Auch Griechenland, Italien und Bulgarien hinken hinterher

Die geplanten Grenzverfahren gelten als entscheidender Baustein der Asylreform, um sogenannte Sekundärmigration zu verhindern – also die Flucht von Schutzsuchenden aus einem EU-Staat in einen anderen. Die Idee: Der Antrag auf Asyl von Flüchtlingen soll dort bearbeitet werden, wo sie erstmals eine EU-Außengrenze erreichen. Bei geringen Aussichten auf Asyl sollen Geflüchtete festgehalten und von dort auch abgeschoben werden können. Im Gegenzug sollen Staaten mit EU-Außengrenzen und besonders vielen Ankünften von Schutzsuchenden Unterstützung von den anderen Mitgliedsländern bekommen.

Doch Mitgliedsländer, die für dieses neue System entscheidend sind, scheinen für die Grenzverfahren laut EU-Bericht fünf Wochen vor Inkrafttreten nicht die nötigen Kapazitäten zu haben. Nachholbedarf haben demnach etwa Bulgarien, Griechenland und Italien. Sie gehören ausgerechnet zu den Ländern, die nach Zahlen der EU-Grenzschutzbehörde Frontex die meisten irregulären Grenzübertritte registrieren.

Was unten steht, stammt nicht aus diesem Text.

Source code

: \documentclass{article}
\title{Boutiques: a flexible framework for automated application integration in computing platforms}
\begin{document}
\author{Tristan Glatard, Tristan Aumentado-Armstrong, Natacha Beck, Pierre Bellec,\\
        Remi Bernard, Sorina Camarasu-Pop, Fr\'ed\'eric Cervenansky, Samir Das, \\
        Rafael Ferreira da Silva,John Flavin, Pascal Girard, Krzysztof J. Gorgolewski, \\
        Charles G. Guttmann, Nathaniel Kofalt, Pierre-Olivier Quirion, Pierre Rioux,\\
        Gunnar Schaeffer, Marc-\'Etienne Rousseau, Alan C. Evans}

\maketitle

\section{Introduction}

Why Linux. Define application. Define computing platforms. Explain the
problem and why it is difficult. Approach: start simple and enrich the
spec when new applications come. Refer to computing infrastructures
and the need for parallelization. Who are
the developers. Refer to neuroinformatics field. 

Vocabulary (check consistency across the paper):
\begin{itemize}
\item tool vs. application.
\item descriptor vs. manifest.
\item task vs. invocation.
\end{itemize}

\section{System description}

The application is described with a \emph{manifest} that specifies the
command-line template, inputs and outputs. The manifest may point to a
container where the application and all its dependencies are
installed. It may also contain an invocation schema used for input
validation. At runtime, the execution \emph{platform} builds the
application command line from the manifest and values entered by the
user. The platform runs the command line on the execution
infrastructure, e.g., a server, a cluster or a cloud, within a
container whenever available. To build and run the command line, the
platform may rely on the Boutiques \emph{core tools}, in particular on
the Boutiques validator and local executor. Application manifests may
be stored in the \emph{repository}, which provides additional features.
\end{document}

EU-Kommission: Asylreform ist Marathon, kein Sprint

Gleichzeitig ist die Europäische Kommission bemüht, keine Alarmstimmung aufkommen zu lassen. EU-Migrationskommissar Magnus Brunner teilt mit: „Fast alle Mitgliedstaaten haben ihre Systeme bereits an die europäische Asyl- und Migrationswende angepasst.“ Nicht alles werde im Juni auf Knopfdruck funktionieren – aber man sei schon weit gekommen, so der österreichische Politiker. Ein Kommissionssprecher sagte zudem: „Das ist ein Marathon, kein Sprint.“ Auch über den Juni hinaus seien nachhaltige Anstrengungen erforderlich, um die Asylreform umzusetzen.

Am 12. Juni sollen die strengeren Migrationsregeln der europäischen Asylreform in Kraft treten. Dadurch sollen etwa Schutzsuchende zwischen den Mitgliedsländern solidarischer verteilt und Asylverfahren schneller abgewickelt werden. Zudem hat die EU in den vergangenen Jahren die Kooperation mit mehreren Drittstaaten ausgebaut, um unerwünschte Migration zu verhindern.